I believe that it would be as hurtful to our society and our public health to discontinue all fundng to religious institutions, be it tax exemption for churches, or funding or exemptions for schools, colleges and universities, and health care entities like hospitals, or charities.  It would be harmful as well to those entities.  We have an excellent but very carefully defined relationship, including financially, between our secular government institutions and the institutions of religion.  That relationship is designed to protect the individual, both from government intrusion and the intrusion and interference of any specific religion.

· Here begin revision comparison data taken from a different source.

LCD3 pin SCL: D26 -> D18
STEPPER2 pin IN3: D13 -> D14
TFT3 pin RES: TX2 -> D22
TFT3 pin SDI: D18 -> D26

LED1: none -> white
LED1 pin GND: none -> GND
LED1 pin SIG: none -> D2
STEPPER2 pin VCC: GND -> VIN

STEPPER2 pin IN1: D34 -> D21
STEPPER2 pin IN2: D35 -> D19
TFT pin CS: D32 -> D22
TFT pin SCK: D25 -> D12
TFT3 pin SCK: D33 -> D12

The good Cardinal Dolan is wrong, and Presidents Kennedy and Obama are correct.  Our Roman Catholic Vice President Joe Biden is correct, and Roman Catholic presidential candidate Rick Santorum is wrong in how they understand their faith to intersect with government on the issues of health care reform, insurance, contraception, abortion and the value of lives and the existence of our liberty.  We are less free when right wing extremists and cardinals dictate our national health care legislation.  The right are oppressive and they are wrong, and their positions are harmful to the strength, autonomy and freedom of the United States, both domestically and in the larger context of how we compare in the competitive larger world of other nations.  If we are to be truly free we need to be strong and healthy, if we are to be truly free we should not be dying prematurely, and if we are to remain truly free and competitive we cannot  as a nation sustain a sector of our economy that institutionalizes providing such poor value in the care to expense relationship.

We cannot allow a single denomination from one religion to dictate our health care policy or our commerce policy.  We cannot and should not allow a flawed poltiical ideology - conservativism - to so selectively deny reality and impose their bizarre notions of freedom on the rest of us, when what they define as freedom is limited to living and thinking only the way they do.